Es gehört schon einiger Mut
dazu, mit etwa 40 Jahren eine gesicherte Existenz zu verlassen,
um eigenständig eine neue Karriere zu beginnen. Das ist sicherlich
in jedem Beruf so, wenn dies aber ein professioneller Musiker
tut, dann ist dieser Schritt fast schon Wahnwitz. Vor etwa 10
Jahren verließ Allan Vaché die bekannteste Jazzband
im Süden der USA, die Jim Cullum Jazzband aus San Antonio,
Texas, um als einsamer Solist seinen Weg zu suchen – und
er hat es bisher keinen Tag bereut. Er ist zu einem Fixpunkt bei
sämtlichen Festivals geworden, seine Europatourneen kennen
keinen freien Tag und er hat bereits eine respektable Reihe von
CDs eingespielt, u.a. auch bei Nagel-Heyer in Hamburg (nebenbei
gesagt: ein hervorragendes Label). Mit seinem zeitlos aktuellen,
stets geschmackvoll swingenden Stil braucht sich Allan sicherlich
auch in Zukunft keine Sorgen zu machen, denn der klassische Jazz
wird auch im nächsten Jahrtausend frisch und lebendig bleiben.

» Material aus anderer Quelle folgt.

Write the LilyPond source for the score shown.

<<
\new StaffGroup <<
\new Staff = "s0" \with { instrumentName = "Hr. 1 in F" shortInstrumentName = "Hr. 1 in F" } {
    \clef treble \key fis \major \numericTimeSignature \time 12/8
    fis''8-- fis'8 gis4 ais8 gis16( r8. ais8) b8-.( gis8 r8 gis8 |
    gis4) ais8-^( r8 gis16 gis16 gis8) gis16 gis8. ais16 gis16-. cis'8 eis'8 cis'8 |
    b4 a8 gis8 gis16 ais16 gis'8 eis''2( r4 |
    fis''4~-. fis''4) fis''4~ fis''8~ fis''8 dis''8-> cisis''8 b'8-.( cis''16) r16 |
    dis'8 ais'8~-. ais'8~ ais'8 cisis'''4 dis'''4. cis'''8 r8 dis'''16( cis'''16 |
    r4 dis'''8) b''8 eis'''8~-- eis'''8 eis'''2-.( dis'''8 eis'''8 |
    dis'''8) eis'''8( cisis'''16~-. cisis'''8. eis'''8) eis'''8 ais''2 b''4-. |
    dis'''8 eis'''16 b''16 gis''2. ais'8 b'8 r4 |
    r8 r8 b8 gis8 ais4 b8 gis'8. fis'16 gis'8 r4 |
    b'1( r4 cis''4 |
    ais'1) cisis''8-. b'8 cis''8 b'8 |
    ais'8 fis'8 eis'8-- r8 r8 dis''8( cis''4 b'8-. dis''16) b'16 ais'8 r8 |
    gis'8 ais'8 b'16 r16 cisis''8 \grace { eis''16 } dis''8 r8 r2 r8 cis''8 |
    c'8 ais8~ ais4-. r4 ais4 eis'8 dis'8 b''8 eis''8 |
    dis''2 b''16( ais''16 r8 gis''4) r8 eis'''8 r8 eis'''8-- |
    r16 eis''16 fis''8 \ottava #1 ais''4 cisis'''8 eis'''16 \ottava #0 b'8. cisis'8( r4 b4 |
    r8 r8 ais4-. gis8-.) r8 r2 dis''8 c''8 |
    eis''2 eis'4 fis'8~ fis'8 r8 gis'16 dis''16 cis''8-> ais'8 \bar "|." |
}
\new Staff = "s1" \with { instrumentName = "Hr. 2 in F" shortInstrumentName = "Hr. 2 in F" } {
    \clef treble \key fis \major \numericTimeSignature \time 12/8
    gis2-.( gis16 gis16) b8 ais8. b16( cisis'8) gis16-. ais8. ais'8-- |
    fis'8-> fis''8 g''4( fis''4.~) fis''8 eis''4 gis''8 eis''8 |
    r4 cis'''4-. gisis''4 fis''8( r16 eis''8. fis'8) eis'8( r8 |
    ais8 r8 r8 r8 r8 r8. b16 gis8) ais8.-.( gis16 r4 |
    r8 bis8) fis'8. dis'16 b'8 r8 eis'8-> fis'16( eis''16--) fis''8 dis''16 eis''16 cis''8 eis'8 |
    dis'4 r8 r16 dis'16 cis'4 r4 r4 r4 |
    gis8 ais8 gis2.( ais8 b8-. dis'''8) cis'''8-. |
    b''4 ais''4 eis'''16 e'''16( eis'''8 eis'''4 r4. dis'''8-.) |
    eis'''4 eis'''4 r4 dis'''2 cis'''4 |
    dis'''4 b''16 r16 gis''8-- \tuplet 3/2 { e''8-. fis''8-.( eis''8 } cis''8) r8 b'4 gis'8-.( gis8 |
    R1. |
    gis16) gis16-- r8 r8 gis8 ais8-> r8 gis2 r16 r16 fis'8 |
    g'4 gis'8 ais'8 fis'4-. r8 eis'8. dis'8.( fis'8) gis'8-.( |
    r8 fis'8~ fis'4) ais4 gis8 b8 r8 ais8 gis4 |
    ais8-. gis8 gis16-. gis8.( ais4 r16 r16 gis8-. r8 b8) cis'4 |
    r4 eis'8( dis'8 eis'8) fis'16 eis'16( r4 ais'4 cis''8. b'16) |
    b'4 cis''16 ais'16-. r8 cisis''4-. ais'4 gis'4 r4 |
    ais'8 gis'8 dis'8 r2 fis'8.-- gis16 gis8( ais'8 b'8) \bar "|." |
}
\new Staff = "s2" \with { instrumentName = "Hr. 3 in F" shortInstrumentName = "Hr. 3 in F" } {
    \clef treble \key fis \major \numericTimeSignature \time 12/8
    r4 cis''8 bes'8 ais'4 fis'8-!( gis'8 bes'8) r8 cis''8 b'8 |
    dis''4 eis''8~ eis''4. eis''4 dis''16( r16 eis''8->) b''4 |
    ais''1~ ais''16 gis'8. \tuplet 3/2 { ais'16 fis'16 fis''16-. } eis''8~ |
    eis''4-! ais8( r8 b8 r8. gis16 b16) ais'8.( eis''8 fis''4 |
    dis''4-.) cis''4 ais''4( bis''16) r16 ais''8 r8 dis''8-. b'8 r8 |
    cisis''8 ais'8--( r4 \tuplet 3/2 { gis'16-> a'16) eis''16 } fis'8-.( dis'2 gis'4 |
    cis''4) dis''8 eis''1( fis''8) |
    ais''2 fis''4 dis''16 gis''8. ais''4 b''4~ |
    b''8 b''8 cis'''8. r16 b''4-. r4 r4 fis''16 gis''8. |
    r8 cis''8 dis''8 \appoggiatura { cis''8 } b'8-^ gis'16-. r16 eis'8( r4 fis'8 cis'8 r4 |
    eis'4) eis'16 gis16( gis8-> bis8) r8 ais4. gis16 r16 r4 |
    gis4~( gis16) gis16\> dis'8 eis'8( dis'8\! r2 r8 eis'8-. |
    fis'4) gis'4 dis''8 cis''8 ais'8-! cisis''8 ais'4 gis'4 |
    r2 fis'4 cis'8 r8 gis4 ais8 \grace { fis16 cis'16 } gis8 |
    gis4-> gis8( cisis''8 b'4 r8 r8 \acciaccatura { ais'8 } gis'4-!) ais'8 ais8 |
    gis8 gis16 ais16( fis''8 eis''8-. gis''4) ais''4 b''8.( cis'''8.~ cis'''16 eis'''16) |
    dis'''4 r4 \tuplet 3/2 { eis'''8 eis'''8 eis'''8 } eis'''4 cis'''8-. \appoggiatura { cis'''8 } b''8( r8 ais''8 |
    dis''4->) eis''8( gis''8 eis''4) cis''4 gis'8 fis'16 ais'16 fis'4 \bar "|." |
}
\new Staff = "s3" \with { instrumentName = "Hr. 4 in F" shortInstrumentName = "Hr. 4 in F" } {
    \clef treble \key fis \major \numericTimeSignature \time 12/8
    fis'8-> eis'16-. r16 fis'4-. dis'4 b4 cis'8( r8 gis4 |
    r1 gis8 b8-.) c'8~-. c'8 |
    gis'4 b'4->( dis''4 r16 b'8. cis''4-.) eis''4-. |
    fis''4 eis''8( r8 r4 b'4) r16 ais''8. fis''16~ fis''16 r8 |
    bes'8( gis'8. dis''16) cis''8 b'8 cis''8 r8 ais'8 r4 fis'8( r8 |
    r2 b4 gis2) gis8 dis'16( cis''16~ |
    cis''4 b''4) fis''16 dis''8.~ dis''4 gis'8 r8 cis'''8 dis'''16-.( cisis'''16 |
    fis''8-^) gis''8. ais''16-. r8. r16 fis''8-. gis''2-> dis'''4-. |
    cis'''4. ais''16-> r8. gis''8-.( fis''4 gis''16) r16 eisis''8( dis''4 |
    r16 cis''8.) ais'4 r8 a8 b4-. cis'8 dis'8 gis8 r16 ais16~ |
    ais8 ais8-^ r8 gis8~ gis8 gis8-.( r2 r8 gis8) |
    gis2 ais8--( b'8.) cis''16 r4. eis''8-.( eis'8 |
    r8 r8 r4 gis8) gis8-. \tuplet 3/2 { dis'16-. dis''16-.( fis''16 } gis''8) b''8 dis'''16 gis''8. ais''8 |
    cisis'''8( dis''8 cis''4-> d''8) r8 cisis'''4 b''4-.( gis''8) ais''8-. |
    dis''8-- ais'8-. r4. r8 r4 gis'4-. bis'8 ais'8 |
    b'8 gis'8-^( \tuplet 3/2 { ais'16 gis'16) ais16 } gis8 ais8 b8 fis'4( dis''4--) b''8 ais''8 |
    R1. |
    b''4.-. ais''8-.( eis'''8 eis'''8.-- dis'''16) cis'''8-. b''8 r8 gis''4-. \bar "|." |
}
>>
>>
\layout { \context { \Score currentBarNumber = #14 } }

Wir hören ihn zuerst drei Tage swingend – und zwar
am Di mit dem Heribert Kohlich Trio (H.K. p, Martin Treml b, Andy
Weiss dm), am Mi mit Jazzklusiv (Herbert Swoboda p, Martin Spitzer
g, Harald Putz b, Joris Dudli dm), am Do mit dem Christian Plattner
Quartett (C. P. sax, Herbert Swoboda p, Martin Treml b, Walther
Großrubatscher dm), und dann zwei Tage ganz im klassischen
Jazz – am Fr mit der Original Storyville Jazzband (Helmut
Plattner tp&ss&p, Walter Terharen tb&p, Alfons Würzl
cl&ss&voc, Franz Luttenberger p&tp, Udo Ehmsen bjo
& g, Hans Bichler b, Gerd Stächelin dm&voc ) und
am Sa mit den Red Hot Pods (Dieter Bietak co, Harry Jirsa tb &
voc, Claus Nemeth cl & ss & hm & arr, Peter Hofmann
p, Erwin Frassine bjo, Michael Libowitzky b, Horst Bichler dm).